The schemas will look slightly different from what you are used to seeing on meta.wikimedia.org. The old eventlogging backend system wrapped all on wiki schemas with the EventCapsule schema. Event Platform has some required fields. The EventCapsule and the required Event Platform fields are now included directly in migrated schemas.

If you need to make schema changes, you will now do so in the schemas/event/secondary repository. You can read more about how to do this at Event_Platform/Schemas#Modifying_schemas and Event_Platform/Instrumentation_How_To#Evolving.

Automatically augmented event data

See: Event_Platform/Schemas/Guidelines#Automatically_populated_fields.

Backend

Events are now POSTed to an EventGate instance instead of using a URL encoded GET query parameter. This means that browser clients that don't support JavaScript will not be able to send events.

Frontend

The main producer of this legacy data is the MediaWiki EventLogging extension.
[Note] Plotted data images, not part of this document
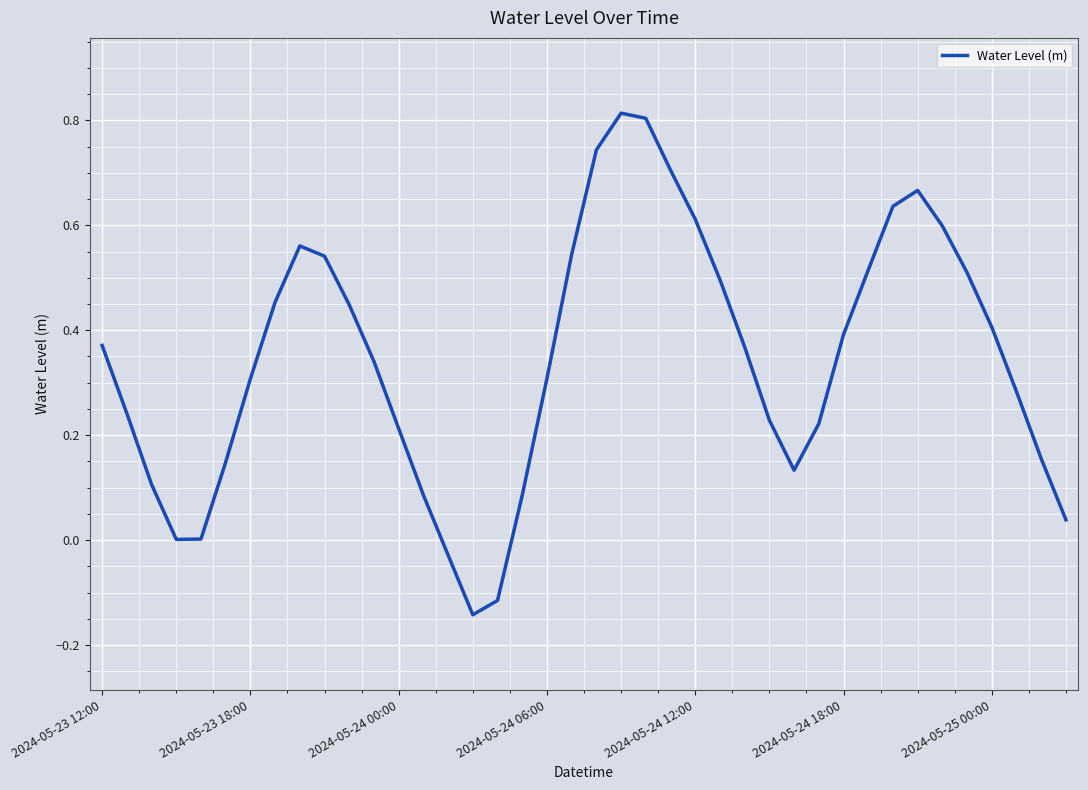

What is the difference between the maximum and minimum values?

1.0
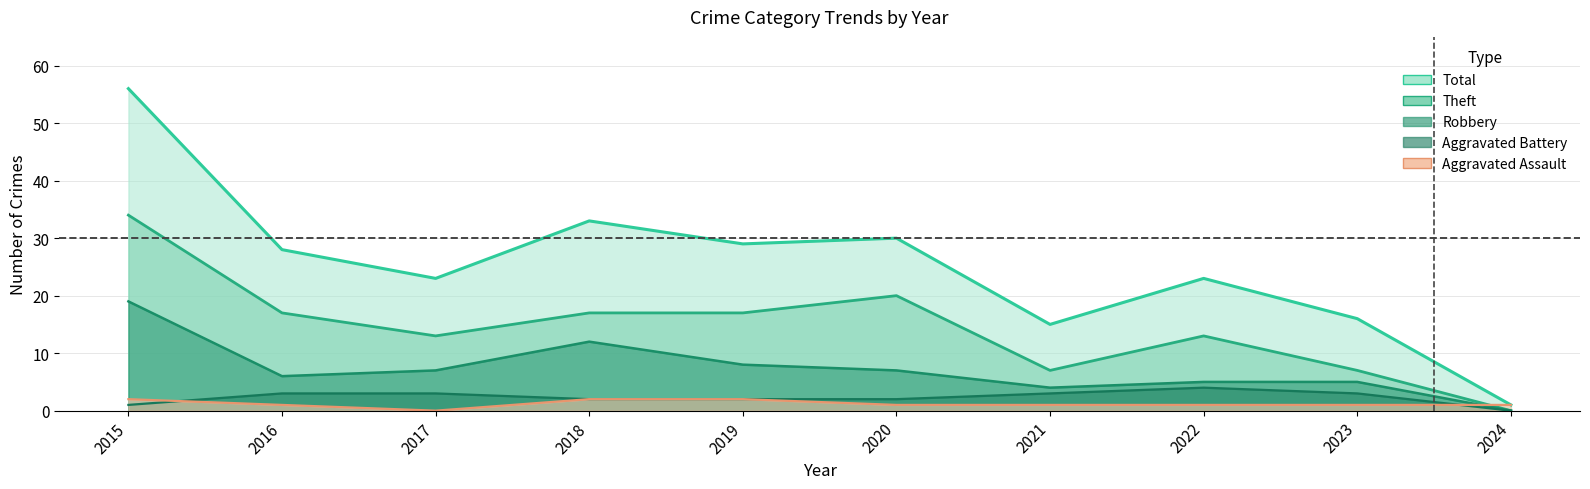

Reading left to right, extract all data points from this chart.

Aggravated Assault: 2	1	0	2	2	1	1	1	1	1
Aggravated Battery: 1	3	3	2	2	2	3	4	3	0
Robbery: 19	6	7	12	8	7	4	5	5	0
Theft: 34	17	13	17	17	20	7	13	7	0
Total: 56	28	23	33	29	30	15	23	16	1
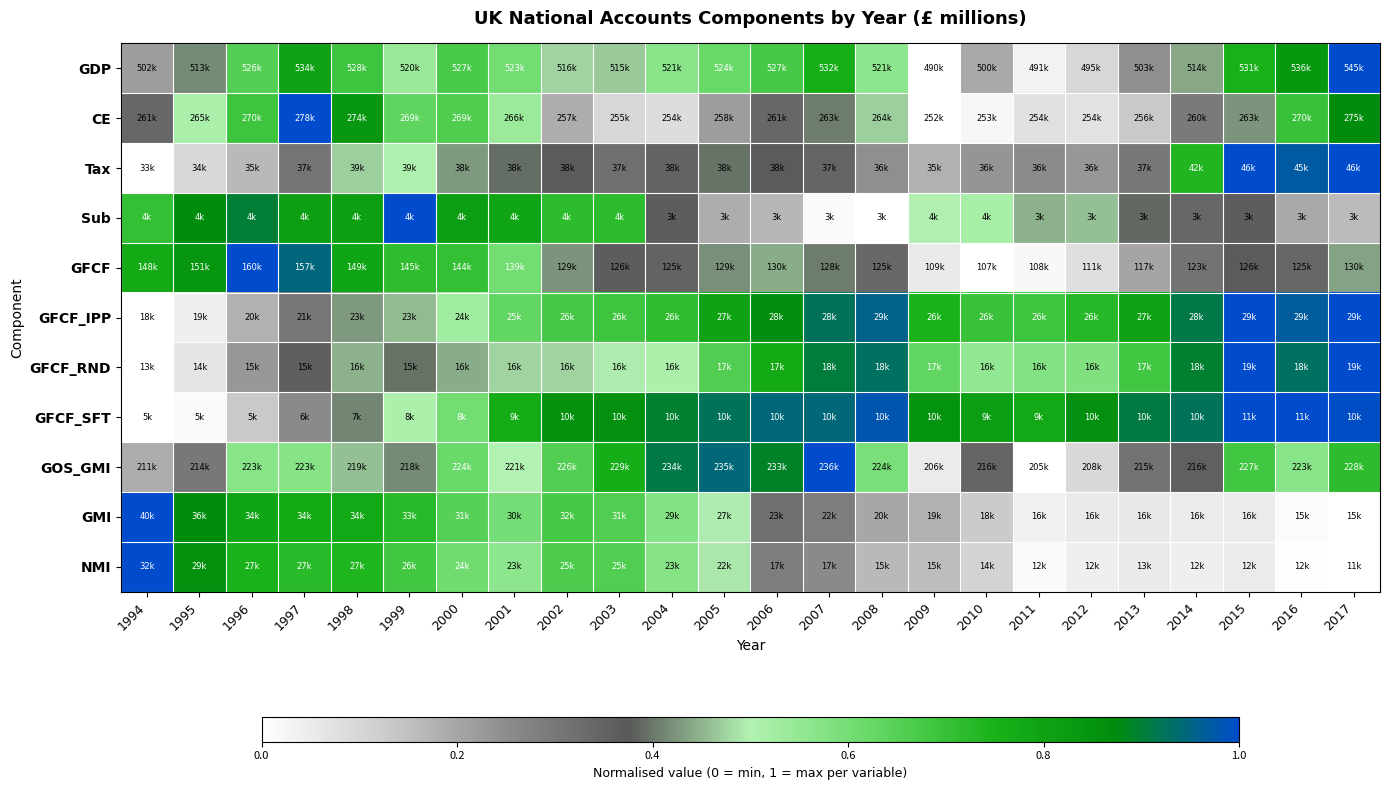

Rank the series at 2000 from lowest to highest value.

Tax, GFCF_RND, GFCF_IPP, GFCF_SFT, NMI, GOS_GMI, GMI, CE, GDP, GFCF, Sub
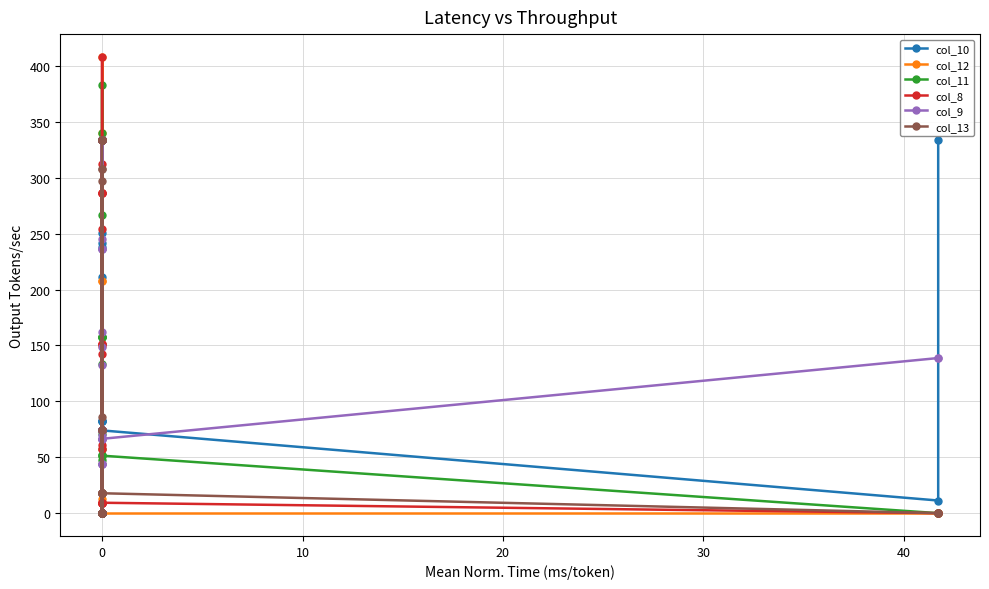

Is the value of col_12 at 30 greater than the value of col_9 at 23?

Yes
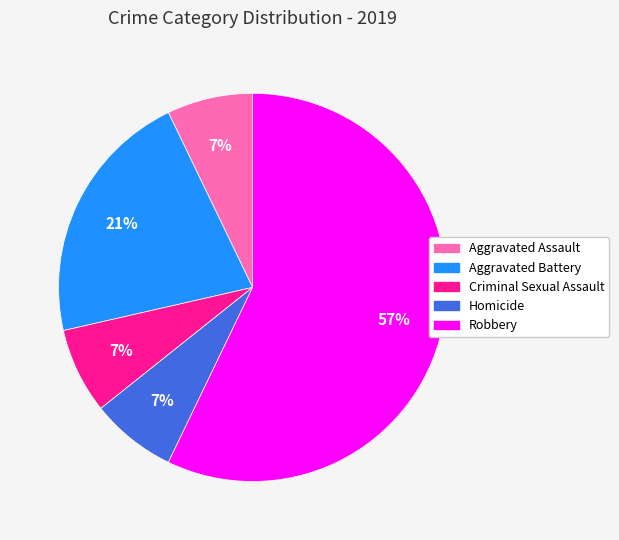

Is it true that Robbery is 48% of the pie?

False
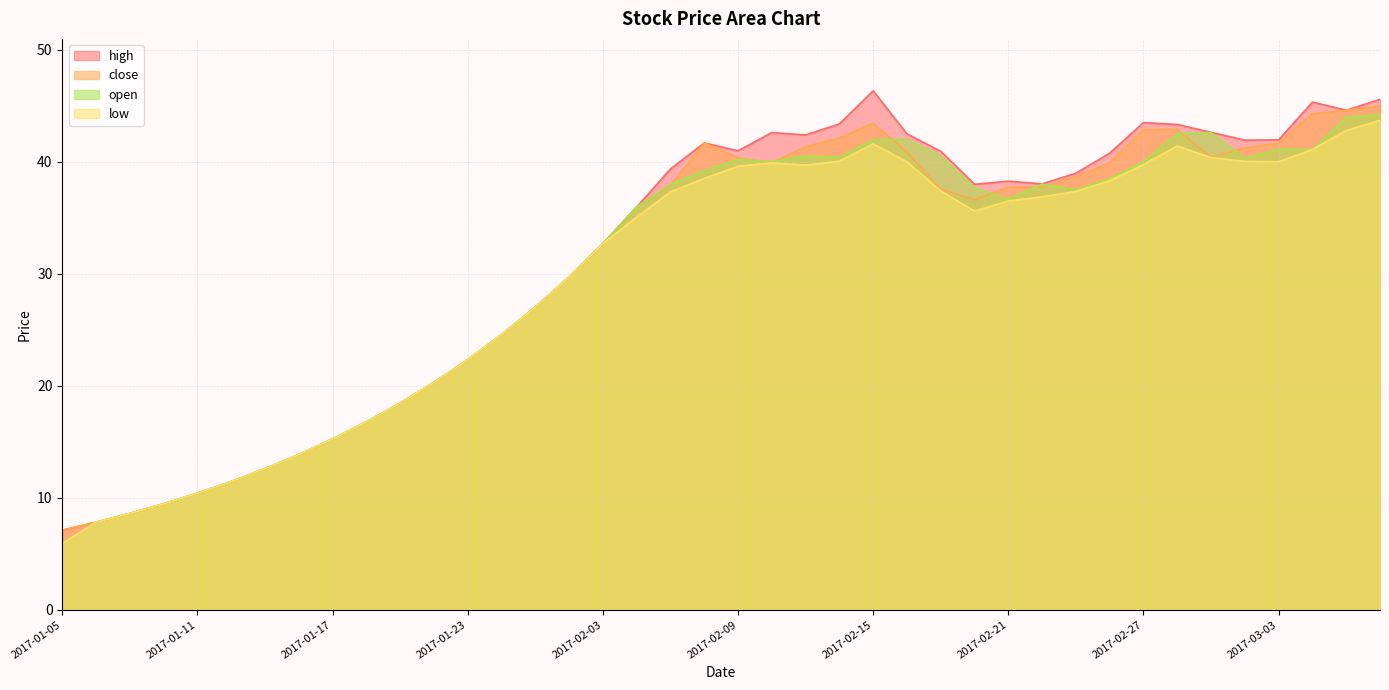

Reading left to right, extract all data points from this chart.

high: 7.1	7.8	8.6	9.5	10.4	11.4	12.6	13.9	15.2	16.8	18.5	20.3	22.3	24.6	27.0	29.7	32.7	36.0	39.4	41.7	41.0	42.6	42.4	43.4	46.3	42.5	40.9	38.0	38.3	38.0	39.0	40.8	43.5	43.3	42.6	41.9	42.0	45.3	44.6	45.6
close: 7.1	7.8	8.6	9.5	10.4	11.4	12.6	13.9	15.2	16.8	18.5	20.3	22.3	24.6	27.0	29.7	32.7	36.0	37.9	41.7	40.4	39.9	41.4	42.1	43.4	40.9	37.6	36.6	37.7	37.7	38.7	39.9	42.9	42.9	40.4	41.2	41.7	44.3	44.6	45.0
low: 5.9	7.8	8.6	9.5	10.4	11.4	12.6	13.9	15.2	16.8	18.5	20.3	22.3	24.6	27.0	29.7	32.7	35.1	37.3	38.5	39.6	39.9	39.7	40.1	41.6	40.0	37.4	35.6	36.5	36.9	37.4	38.3	39.8	41.4	40.4	40.0	40.0	41.1	42.8	43.7
open: 5.9	7.8	8.6	9.5	10.4	11.4	12.6	13.9	15.2	16.8	18.5	20.3	22.3	24.6	27.0	29.7	32.7	36.0	38.0	39.2	40.2	40.0	40.5	40.4	42.0	42.0	40.5	37.7	36.7	38.0	37.5	38.5	40.0	42.5	42.6	40.3	41.1	41.1	44.0	44.2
This extension has been modified to be able to produce the legacy data to EventGate via a config switch. The engineers doing this migration will not modify any frontend instrumentation code. If you'd like your instrumentation to fully move to Event Platform, you'll need to create new schemas and instrumentation code that calls the mw.eventLog.submit() function, rather than the now deprecated mw.eventLog.logEvent() function. However, this will result in a totally new event stream and Hive table, i.e. a brand new instrumentation stream. This is not required of any legacy EventLogging event streams, but it is nice if you want to do this. :)